Saturday, April 26, 2014

Watched: 2 States

Is there anything else as commonplace in India as the old 'I love her/him but our families object' scenario? Certainly we would all be wealthy if we had a rupee for every time we've heard it. And clever author Chetan Bhagat has certainly made a pretty penny out of this same old scenario first in his book and then here. To be fair, it is somewhat based on his own love story, so no intention to dismiss that out of hand here. It's just that for me, the film simply felt like a bottle of flat soda. 

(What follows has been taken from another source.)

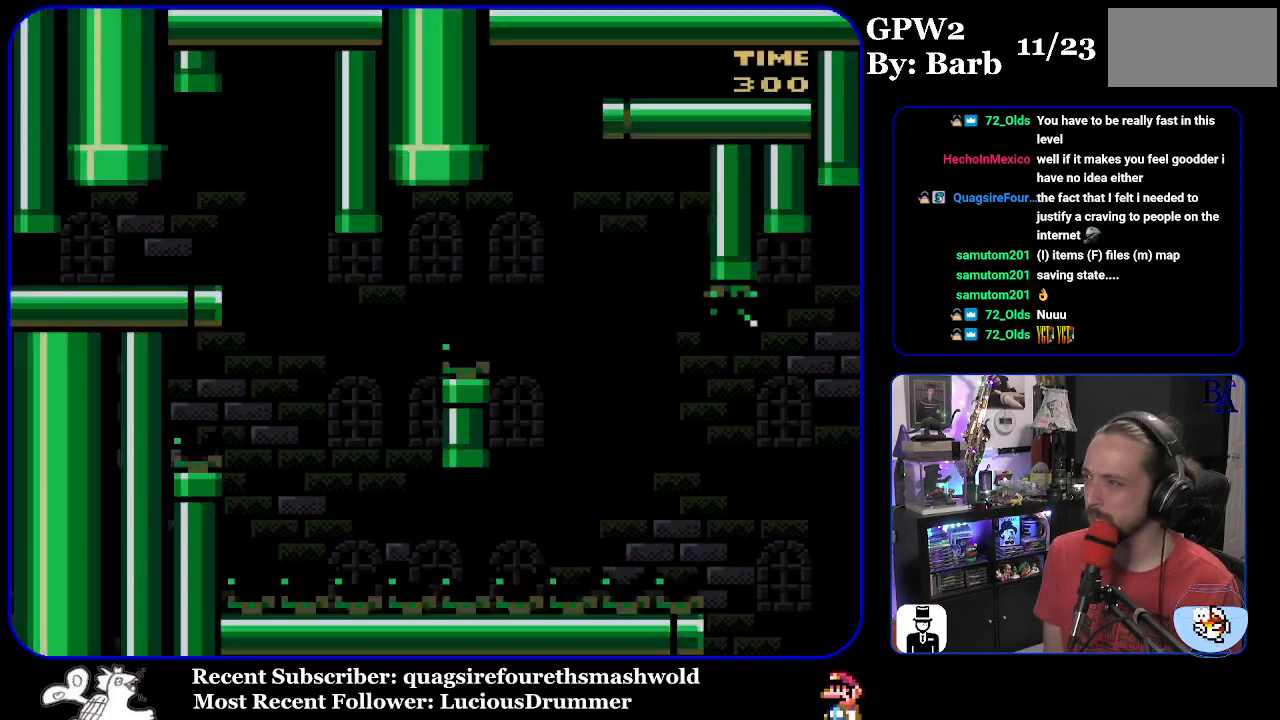
{"buttons": ["Y", "DPAD_RIGHT"], "events": [[67, "Y", "down"], [333, "DPAD_RIGHT", "down"]]}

The main characters are a Punjabi boy and a Tamilian girl- Krish and Ananya-  played by star kids Arjun Kapoor and Alia Bhatt, who fall in love while in college and then come up against the opposition of both their families when they start planning to get married. And that's it. (The narrative is inexplicably told by Krish in what appears to be a psychiatrist's office, which device absolutely no one could explain.)

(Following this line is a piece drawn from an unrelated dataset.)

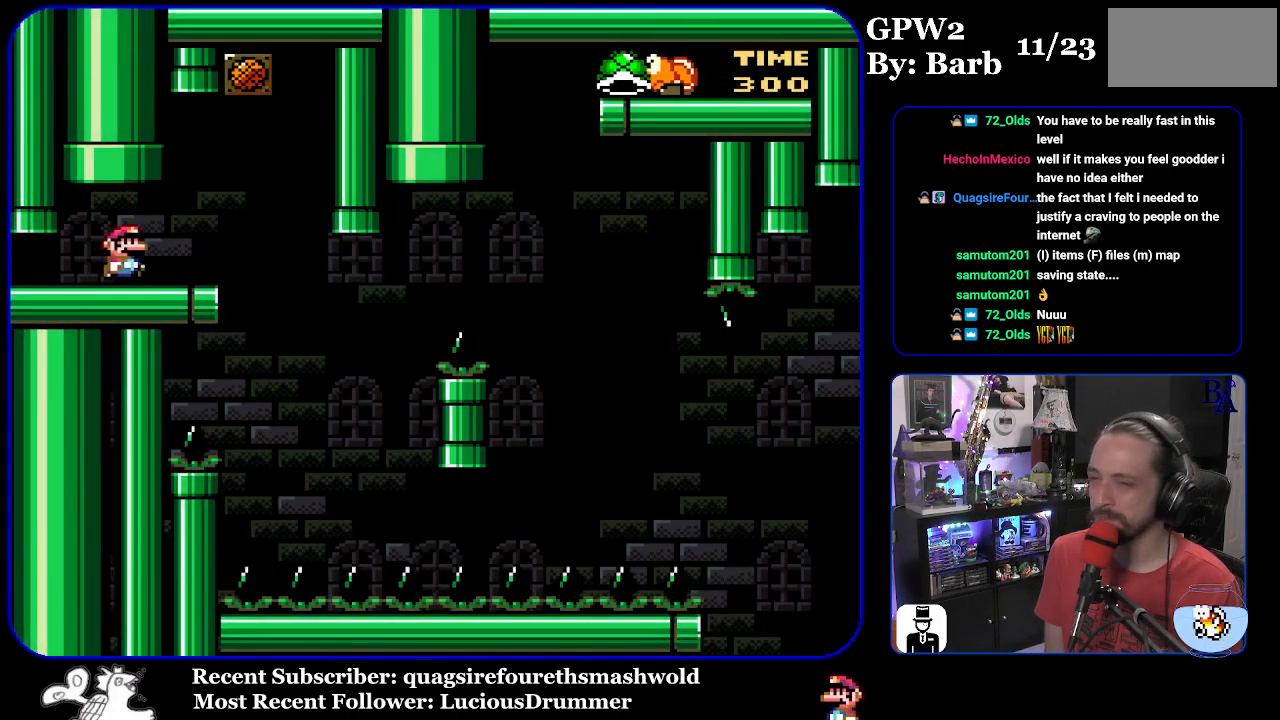
{"buttons": ["Y"], "events": [[200, "DPAD_RIGHT", "up"], [250, "DPAD_LEFT", "down"], [433, "DPAD_LEFT", "up"]]}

The Punjabi family consists of Amrita Singh and a (again inexplicable) bad-tempered Ronit Roy. The Tamilian family is Revathy and one unknown gent who was probably the most subtle and effective character, and a younger brother. But what were the great objections to the young couple getting hitched? It was simply the fear of the 'other' that prevails in 'traditional' families all over the world, I suppose. What would have got my attention would have been a somewhat in-depth exploration of these prejudices and judgments, rather than simply using them as cute plot devices and situations. 

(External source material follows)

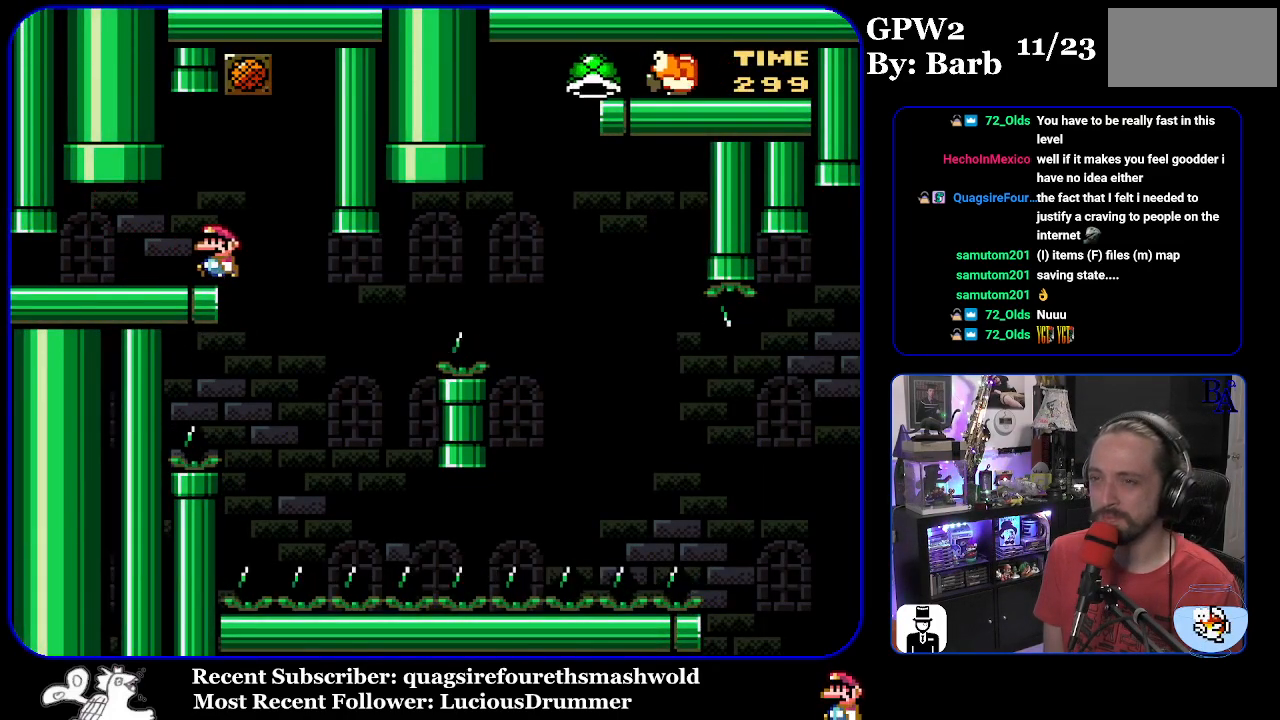
{"buttons": ["Y", "DPAD_RIGHT"], "events": [[400, "DPAD_RIGHT", "down"]]}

In any event, Ananya breaks up with Krish when the two families go on the warpath once too often. Krish gets morose, then the bad-tempered father has a change of heart and smooths things over (literally, overnight) and all ends well. 

Sigh. The Punjabi mother is funny, I suppose. The snide comments in Tamil are also amusing. But really, what unsettled me was the superficiality of it all. The couple didn't even have great chemistry for me and even though their physical intimacy was rather frankly and un-apologetically shown, there was no sense of real intimacy between them. 

Arjun Kapoor did not impress me. Alia Bhatt however is blessed with a certain elfin charm and breezes through her scenes with sweetness (nice dimples!) and radiance. Since her character, like the others, wasn't particularly fleshed out, these qualities made hers somewhat effective like that of her father's. Even in the ludicrous Punjabi wedding scene where she gives the groom a dressing down in public (like I said, ludicrous) she manages to escape the inanity of her surroundings. 

And so I have it. No great expectations were set, and consequently no one was disappointed. I'll just carry on waiting for someone else to tell a better-crafted story of what can be a deeply touching and nuanced exploration of something that is universal yet also uniquely "Indian."